Le photographe de l’AFP, Adem Altan, travaillait devant un immeuble effondré dans la zone de l’épicentre du séisme, lorsqu’il a aperçu l’homme assis dans les décombres.

Photographe depuis quarante ans, dont quinze à l’AFP, Adem Altan travaillait devant un immeuble effondré de Kahramanmaras, à l’épicentre du séisme qui a fait plus de 14.000 morts rien qu’en Turquie, lorsqu’il a aperçu l’homme assis dans les décombres.

Aucune équipe de secours n’étant encore arrivée sur place mardi, au lendemain du désastre, les habitants tentaient eux-mêmes de dégager les ruines pour sauver leurs proches.L’homme en veste orange restait immobile au milieu du tumulte, insensible à la pluie et au froid.

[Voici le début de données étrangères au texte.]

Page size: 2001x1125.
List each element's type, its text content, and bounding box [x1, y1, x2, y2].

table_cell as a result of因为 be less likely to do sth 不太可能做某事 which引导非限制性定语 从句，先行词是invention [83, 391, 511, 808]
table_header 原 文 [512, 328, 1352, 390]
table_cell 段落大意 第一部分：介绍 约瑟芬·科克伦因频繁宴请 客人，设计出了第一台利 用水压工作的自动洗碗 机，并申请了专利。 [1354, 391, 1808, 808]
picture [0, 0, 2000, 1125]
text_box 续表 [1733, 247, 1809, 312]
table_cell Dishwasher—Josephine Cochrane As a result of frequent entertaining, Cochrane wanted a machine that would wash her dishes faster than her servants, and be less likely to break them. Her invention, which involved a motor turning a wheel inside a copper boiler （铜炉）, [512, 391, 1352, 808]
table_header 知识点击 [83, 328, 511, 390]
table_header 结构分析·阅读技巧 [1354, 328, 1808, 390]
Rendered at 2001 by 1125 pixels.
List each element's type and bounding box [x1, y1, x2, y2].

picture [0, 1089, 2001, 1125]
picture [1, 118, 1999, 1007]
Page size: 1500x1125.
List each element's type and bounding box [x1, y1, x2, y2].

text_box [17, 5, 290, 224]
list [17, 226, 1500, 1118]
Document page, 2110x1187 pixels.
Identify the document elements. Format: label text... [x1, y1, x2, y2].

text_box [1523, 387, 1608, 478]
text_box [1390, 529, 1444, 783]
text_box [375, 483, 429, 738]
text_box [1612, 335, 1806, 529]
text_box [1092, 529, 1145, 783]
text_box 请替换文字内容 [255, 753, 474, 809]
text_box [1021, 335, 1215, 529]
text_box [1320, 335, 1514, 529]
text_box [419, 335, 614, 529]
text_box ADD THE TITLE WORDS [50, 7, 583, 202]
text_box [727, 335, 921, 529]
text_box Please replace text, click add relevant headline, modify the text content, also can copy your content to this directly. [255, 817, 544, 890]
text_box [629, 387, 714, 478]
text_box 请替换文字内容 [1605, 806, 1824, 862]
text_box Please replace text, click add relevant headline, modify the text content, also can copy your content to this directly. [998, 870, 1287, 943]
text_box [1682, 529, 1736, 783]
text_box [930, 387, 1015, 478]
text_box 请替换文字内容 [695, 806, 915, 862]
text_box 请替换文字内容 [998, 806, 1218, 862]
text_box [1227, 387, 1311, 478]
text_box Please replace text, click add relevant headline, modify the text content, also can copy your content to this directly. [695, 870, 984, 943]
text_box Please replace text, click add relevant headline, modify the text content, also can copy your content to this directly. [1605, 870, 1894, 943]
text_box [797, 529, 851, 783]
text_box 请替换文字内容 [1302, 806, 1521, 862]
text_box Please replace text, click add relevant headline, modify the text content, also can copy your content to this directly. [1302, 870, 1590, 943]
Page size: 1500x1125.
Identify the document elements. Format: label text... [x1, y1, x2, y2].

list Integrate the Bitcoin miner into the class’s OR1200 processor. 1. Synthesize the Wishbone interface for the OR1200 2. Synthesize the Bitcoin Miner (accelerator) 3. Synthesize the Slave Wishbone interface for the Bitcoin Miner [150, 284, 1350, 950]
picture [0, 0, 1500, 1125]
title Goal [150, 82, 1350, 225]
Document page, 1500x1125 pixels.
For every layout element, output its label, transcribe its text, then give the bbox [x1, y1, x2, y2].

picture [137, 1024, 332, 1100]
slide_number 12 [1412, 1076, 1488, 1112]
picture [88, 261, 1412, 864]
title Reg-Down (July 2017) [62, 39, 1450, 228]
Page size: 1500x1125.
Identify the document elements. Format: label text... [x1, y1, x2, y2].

Adem Altan s’est alors rendu compte que l’homme, à 60 mètres de lui, tenait une main dans la sienne.

Adem Altan, photographe de l’AFP basé à Ankara, près de Kahramanmaras le 9 février 2023. (Photo de Volkan NAKIBOGLU / AFP)

Il a commencé à " shooter " la scène: le père tenant la main de son enfant morte sans la lâcher, dans les décombres et la dévastation. Pendant qu’il prenait les photos, l’homme le suivait des yeux : " Prends des photos de mon enfant ", a-t-il murmuré en direction d’Adem, la voix cassée et tremblante.

Il a laissé un instant la main qu’il ne voulait quitter pour montrer au photographe l’endroit où gisait sa fille de 15 ans. Avant de la reprendre aussitôt. " J’étais tellement touché à ce moment-là. J’avais les larmes aux yeux. Je me disais sans cesse, +Mon dieu, c’est une douleur insupportable+ ", raconte le photographe.

Adem lui a demandé alors son nom, ainsi que le nom de son enfant. " Ma fille, Irmak ", a répondu le père, Mesut Hancer.

Mesut Hancer tient la main d’Irmak, sa fille de 15 ans, décédée lors du tremblement de terre de Kahramanmaras, au lendemain d’un séisme de magnitude 7,8 qui a frappé le sud-est du pays, le 7 février 2023. (Photo par Adem ALTAN / AFP)

" Il parlait difficilement, à voix très basse. C’était difficile de lui poser davantage de questions alors que les habitants, autour, demandaient aux gens de rester silencieux pour pouvoir entendre les voix des survivants éventuels coincés sous les décombres ", raconte le photographe.

À ce moment-là, il a tout de suite pensé que l’image résumait la douleur des victimes du séisme. Sans imaginer l’impact qu’elle aurait.  Reprise en une par la presse du monde entier, elle est aussi devenue virale sur les réseaux sociaux, partagée des centaines de milliers de fois par des internautes bouleversés.

Adem Altan a reçu des milliers de messages du monde entier, exprimant leur solidarité et leur émotion face au chagrin de ce père orphelin. " Je pense que c’est une photo qui restera gravée dans les mémoires. Beaucoup m’ont dit qu’ils n’oublieront jamais cette image ", confie-t-il. Lui non plus.